When I entered my room, I looked at my bed as if I were seeing someone else’s belongings, the books that were piled on one corner of my table, the nudie magazines I had not touched since I first saw Janan, the carton of cigarettes drying on the radiator, the change I kept in a dish, my key ring, my wardrobe that didn’t close right; and regarding all my stuff that bound me to my old world, I understood I had to make good my escape.
Later, when I was reading and copying the book, I perceived that what I was writing signaled a certain tendency in the world. It seemed I should not be in one place but simultaneously in every place. My room was somewhere; it was one place. It was not everywhere. “Why go to Taşkışla in the morning,” I asked myself, “when Janan won’t be there?” There were other places Janan would not be either, places where I had been going in vain but where I would no longer go. I would only go where the text took me, where Janan and the new life must be. As I copied down all that the book imparted, the knowledge of the places where I must go gradually filtered into me, and I was gratified that I was gradually becoming someone else. Much later, when I was reviewing the pages I had filled like a traveler satisfied with the progress he has made, I could see with clarity the new human being into whom I was in the process of being transformed.
I was the person who oriented himself on the road leading to the new life he sought by sitting down and copying the book sentence by sentence into his notebook. I was the person who had read a book that changed his whole life, who had fallen in love, and who had a feeling he was progressing on the road to a new life.
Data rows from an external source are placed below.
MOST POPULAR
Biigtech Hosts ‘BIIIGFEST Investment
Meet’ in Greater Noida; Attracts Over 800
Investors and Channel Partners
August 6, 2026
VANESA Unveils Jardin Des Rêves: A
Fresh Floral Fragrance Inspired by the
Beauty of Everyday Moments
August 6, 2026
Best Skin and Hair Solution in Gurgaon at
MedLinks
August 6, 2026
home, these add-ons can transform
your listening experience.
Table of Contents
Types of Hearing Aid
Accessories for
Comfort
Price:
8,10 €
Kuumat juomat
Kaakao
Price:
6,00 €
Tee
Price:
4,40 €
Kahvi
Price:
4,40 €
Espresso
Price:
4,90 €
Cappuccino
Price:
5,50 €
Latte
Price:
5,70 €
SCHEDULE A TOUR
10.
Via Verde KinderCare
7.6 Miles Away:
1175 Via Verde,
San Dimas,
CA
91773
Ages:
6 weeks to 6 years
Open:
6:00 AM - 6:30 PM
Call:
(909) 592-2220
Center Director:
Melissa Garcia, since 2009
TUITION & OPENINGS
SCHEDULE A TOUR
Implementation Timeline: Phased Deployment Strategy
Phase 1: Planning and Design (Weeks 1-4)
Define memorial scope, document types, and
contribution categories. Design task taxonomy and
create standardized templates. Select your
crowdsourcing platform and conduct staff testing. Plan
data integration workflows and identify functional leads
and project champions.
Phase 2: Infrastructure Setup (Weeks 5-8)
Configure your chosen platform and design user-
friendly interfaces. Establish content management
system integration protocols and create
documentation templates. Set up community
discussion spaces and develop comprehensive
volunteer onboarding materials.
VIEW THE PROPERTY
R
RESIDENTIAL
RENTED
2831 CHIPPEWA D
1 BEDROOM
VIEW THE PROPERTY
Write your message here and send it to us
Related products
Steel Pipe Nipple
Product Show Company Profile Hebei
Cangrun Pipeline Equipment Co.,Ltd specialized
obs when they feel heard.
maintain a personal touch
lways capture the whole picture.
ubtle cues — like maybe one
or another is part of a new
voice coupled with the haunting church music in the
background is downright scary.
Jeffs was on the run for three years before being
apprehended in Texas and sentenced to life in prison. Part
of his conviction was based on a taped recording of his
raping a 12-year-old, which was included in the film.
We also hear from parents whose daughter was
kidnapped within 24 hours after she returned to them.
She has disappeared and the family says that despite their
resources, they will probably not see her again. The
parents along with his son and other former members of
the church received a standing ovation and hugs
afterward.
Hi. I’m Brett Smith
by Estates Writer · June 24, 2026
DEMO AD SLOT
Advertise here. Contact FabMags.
I was the person whose mother tapped on h
is door and said, “You sit up all night writing, but please don’t smoke, at least.” I was the person who rose from the table past the witching hour when the only noises heard in the district are the dogs howling across great distances, and took a final look at the book he had been poring over for many nights and the pages he had filled under its influence. I was the person who removed his savings from his sock drawer and, without turning off the lights in his room, stood at his mother’s bedroom door listening fondly to the sound of her breathing. It was I, Angel, who long past the midnight hour slipped out of his own house like a timorous stranger and blended into the darkness in the streets. I was the one on the sidewalk, his eyes fixed on his own lighted windows as if he were contemplating with tears and pathos someone else’s fragile and depleted life. It was me who was running to his new life eagerly, listening to the reverberations of his own footsteps in the silence of the night.
The only light in the neighborhood still burning was the ghastly glow in the windows of Uncle Railman Rıfkı’s house. I was up on the garden wall in an instant and looking in between the partially closed curtains to see under the feeble light his wife, Aunt Ratibe, sitting up and smoking. In one of Uncle Rıfkı’s stories for children, there’s an intrepid hero who, like myself, takes to the disconsolate streets of his own childhood in search of the Land of Gold, hearkening to the call of obscure venues, the clamor of faraway countries, and the roaring sound in trees that remained invisible. Wearing on my back the overcoat my dead father who retired from the State Railroads left me, I walked into the heart of darkness.